(Page-level text extractions)
┄┄┄┄┄┄┄┄┄┄┄┄┄┄┄┄┄┄┄┄
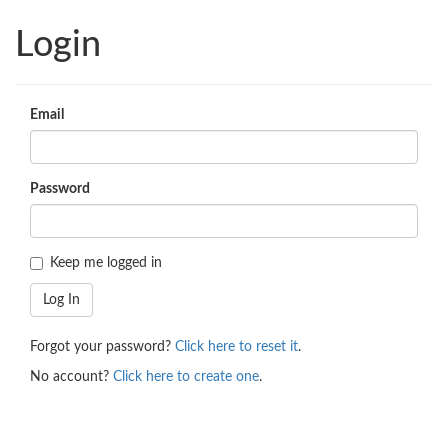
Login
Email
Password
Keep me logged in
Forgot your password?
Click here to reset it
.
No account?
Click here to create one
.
┄┄┄┄┄┄┄┄┄┄┄┄┄┄┄┄┄┄┄┄
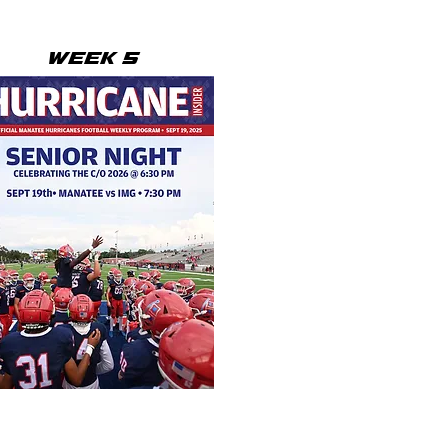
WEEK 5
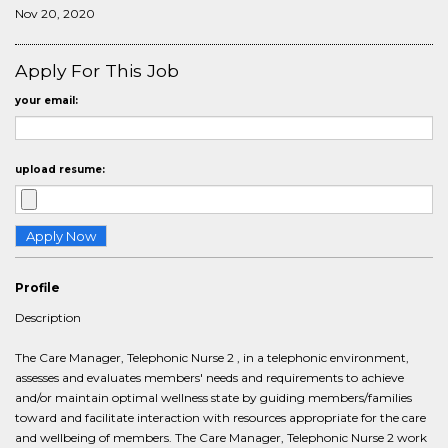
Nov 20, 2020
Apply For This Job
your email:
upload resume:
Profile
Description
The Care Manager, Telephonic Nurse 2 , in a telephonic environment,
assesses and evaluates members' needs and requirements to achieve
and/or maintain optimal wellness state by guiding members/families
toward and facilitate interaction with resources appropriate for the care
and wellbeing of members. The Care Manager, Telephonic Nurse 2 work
┄┄┄┄┄┄┄┄┄┄┄┄┄┄┄┄┄┄┄┄
→ Task statement
Of the entries above, repeat exactly the lines from the line with "assesses and evaluates" through the line with "and wellbeing of", both of them included.

→ Response area
assesses and evaluates members' needs and requirements to achieve
and/or maintain optimal wellness state by guiding members/families
toward and facilitate interaction with resources appropriate for the care
and wellbeing of members. The Care Manager, Telephonic Nurse 2 work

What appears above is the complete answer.